The names circulating as the next chancellor include Wes Streeting, the health secretary, who is perceived as “hawkish” — but naming him would be tantamount to Starmer choosing his successor. Yvette Cooper, the home secretary who was chief secretary to the Treasury under Gordon Brown, would be a contender. But the firm favourite is Pat McFadden, the Cabinet Office minister who is close to Starmer’s chief of staff, Morgan McSweeney. McFadden, the ultimate safe pair of hands, knows his way around the numbers having been shadow chief secretary to the Treasury between 2021 and 2023.
Whoever is chancellor will have to wrestle with structural problems.

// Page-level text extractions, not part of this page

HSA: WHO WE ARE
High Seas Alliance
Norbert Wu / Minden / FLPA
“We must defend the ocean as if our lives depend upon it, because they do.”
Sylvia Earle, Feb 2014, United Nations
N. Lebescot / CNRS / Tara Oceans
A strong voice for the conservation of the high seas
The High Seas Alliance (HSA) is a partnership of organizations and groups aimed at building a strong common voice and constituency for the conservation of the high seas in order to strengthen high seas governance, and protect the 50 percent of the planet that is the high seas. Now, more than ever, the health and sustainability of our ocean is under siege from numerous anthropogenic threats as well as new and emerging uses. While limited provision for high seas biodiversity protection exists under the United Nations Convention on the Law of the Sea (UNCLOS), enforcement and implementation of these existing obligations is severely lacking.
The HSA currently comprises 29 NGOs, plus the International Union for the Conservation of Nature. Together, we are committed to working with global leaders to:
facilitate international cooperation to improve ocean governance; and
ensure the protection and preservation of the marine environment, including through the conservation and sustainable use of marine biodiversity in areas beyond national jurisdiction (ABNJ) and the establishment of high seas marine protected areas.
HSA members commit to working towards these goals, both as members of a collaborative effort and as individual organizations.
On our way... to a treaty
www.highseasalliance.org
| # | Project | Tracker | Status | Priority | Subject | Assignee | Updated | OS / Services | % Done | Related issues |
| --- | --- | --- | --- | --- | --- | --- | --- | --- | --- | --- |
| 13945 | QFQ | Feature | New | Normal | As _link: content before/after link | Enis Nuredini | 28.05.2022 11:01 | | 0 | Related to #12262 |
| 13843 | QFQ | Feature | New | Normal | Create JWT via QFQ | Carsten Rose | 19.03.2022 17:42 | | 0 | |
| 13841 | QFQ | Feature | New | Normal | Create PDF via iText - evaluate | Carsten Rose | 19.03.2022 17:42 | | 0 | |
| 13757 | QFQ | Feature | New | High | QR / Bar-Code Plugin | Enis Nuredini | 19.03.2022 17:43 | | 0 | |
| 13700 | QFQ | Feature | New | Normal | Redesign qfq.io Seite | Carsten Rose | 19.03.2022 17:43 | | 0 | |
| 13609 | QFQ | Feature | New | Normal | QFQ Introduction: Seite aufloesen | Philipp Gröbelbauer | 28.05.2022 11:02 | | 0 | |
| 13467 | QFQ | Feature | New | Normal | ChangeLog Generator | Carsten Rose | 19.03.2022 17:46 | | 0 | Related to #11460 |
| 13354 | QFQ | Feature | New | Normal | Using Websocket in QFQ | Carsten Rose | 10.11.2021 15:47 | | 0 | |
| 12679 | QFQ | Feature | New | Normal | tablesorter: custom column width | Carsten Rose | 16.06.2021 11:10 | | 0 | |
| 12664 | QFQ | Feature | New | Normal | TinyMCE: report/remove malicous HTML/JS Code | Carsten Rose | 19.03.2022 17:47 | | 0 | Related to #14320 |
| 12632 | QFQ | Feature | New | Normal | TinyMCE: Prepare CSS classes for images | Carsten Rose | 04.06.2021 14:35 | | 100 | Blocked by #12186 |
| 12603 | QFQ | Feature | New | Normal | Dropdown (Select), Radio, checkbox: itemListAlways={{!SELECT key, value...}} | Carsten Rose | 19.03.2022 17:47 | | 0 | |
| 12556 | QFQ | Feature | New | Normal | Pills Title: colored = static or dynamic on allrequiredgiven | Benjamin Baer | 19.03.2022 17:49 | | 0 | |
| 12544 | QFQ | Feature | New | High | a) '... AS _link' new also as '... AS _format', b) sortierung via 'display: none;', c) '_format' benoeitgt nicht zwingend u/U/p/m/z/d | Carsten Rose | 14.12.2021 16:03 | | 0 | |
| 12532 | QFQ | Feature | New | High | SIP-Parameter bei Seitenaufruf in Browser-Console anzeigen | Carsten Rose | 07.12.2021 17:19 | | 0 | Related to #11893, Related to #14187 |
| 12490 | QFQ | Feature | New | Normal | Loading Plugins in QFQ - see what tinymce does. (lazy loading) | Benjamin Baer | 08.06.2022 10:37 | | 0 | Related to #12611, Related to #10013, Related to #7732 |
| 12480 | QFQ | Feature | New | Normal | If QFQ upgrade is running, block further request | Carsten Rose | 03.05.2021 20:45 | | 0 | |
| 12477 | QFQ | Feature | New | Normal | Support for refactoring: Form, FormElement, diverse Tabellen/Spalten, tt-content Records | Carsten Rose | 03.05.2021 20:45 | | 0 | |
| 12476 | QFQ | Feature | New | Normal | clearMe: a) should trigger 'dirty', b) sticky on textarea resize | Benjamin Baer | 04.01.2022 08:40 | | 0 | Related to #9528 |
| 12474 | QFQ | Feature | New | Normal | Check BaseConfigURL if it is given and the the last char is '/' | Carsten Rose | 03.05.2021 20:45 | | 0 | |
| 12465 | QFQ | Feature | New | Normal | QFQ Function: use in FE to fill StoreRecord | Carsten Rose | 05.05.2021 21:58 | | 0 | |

Some say the Treasury itself is still underpowered after the departure of senior mandarins Tom Scholar and John Kingman. Others point to the absence in No 10 of anyone with meaningful Treasury or economic experience. Even Treasury people say Starmer should get his own chief economic adviser.
Pat McFadden is the favourite to replace Rachel Reeves if the prime minister takes a ruthless approach
VICKI COUCHMAN FOR THE SUNDAY TIMES
At the heart of these observations is the suspicion that Starmer himself lacks the grip needed to turn the country around. Whitehall insiders say Downing Street was shocked last week by the backlash against the Bridget Phillipson’s plans for schools. The education secretary is widely seen as being about to dismantle the success of academies, created by New Labour and supercharged by Michael Gove. The plans were condemned by the Blair-era minister Dame Siobhain McDonagh as a “huge mistake”.
In the City, they think Starmer wants freedom of manoeuvre if Reeves is unable to salvage the situation. “The markets think Starmer will use her for the March statement and the spending review — all the tough stuff — then bin her,” the former No 10 adviser said. “I think they’re affording Starmer too much political nous, but that’s what he should do.”
The best hope, then, for Starmer’s government is that Reeves is good at economics. The best hope for Reeves’s survival is that Starmer is bad at politics. Place your bets.